RepromedaLab has contributed a new publication to the impacted peer-reviewed Journal of Assisted Reproduction. The article focuses on a new preimplantation genetic testing (PGT) method known as OneGene PGT. This method uses advanced next-generation sequencing (NGS) to diagnose monogenic diseases and aneuploidies in embryos reliably. OneGene PGT allows for a comprehensive genetic analysis of the embryo before its transfer to the uterus, enabling a decision on which embryo is accessible from the risk of congenital disease and has the highest potential to nest in the uterus.
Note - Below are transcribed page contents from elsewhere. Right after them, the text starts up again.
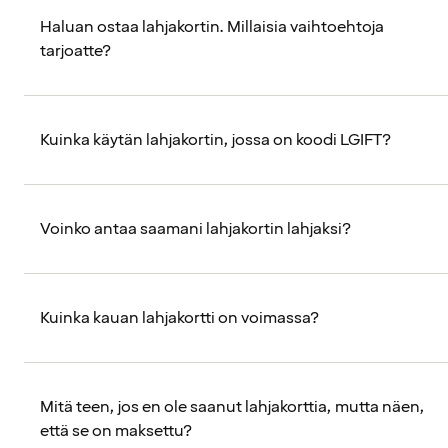
Haluan ostaa lahjakortin. Millaisia vaihtoehtoja
tarjoatte?
Kuinka käytän lahjakortin, jossa on koodi LGIFT?
Voinko antaa saamani lahjakortin lahjaksi?
Kuinka kauan lahjakortti on voimassa?
Mitä teen, jos en ole saanut lahjakorttia, mutta näen,
että se on maksettu?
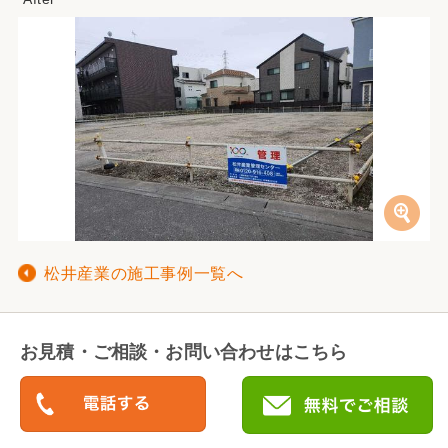
松井産業の施工事例一覧へ
お見積・ご相談・お問い合わせはこちら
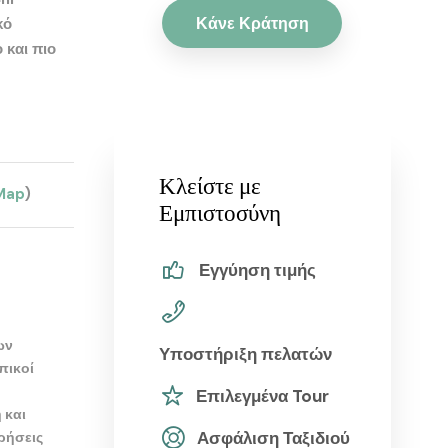
Κάνε Κράτηση
κό
 και πιο
Κλείστε με
Map
)
Εμπιστοσύνη
Εγγύηση τιμής
ων
Υποστήριξη πελατών
πικοί
Επιλεγμένα Tour
 και
Ασφάλιση Ταξιδιού
ρήσεις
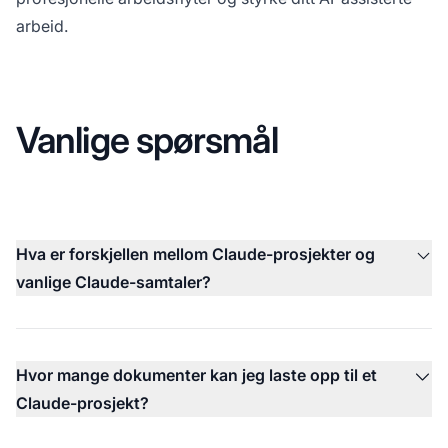
arbeid.
Vanlige spørsmål
Hva er forskjellen mellom Claude-prosjekter og
vanlige Claude-samtaler?
Hvor mange dokumenter kan jeg laste opp til et
Claude-prosjekt?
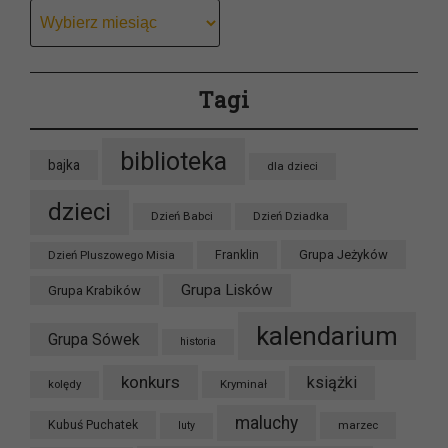
Archiwum
Tagi
biblioteka
bajka
dla dzieci
dzieci
Dzień Babci
Dzień Dziadka
Grupa Jeżyków
Dzień Pluszowego Misia
Franklin
Grupa Lisków
Grupa Krabików
kalendarium
Grupa Sówek
historia
konkurs
książki
kolędy
Kryminał
maluchy
Kubuś Puchatek
marzec
luty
The technique has been successfully validated and used for seven common monogenic diseases (cystic fibrosis, non-syndromic deafness, Fragility X, sickle cell anemia/beta-thalassemia, Huntington's disease and breast and ovarian cancer predisposition - BRCA1 and BRCA2 genes).
Further details of the method and its application and validation results are detailed in a publication (OneGene PGT: comprehensive preimplantation genetic testing method utilizing next-generation sequencing - PubMed (nih.gov). Advances in PGT-M are bringing hope to many couples who are trying to have a baby and face an increased risk of having offspring with an inherited genetic disease.
Our Director of Research and Development, Miroslav Hornak, authored the publication with contributions from the entire Molecular Genetics Laboratory staff.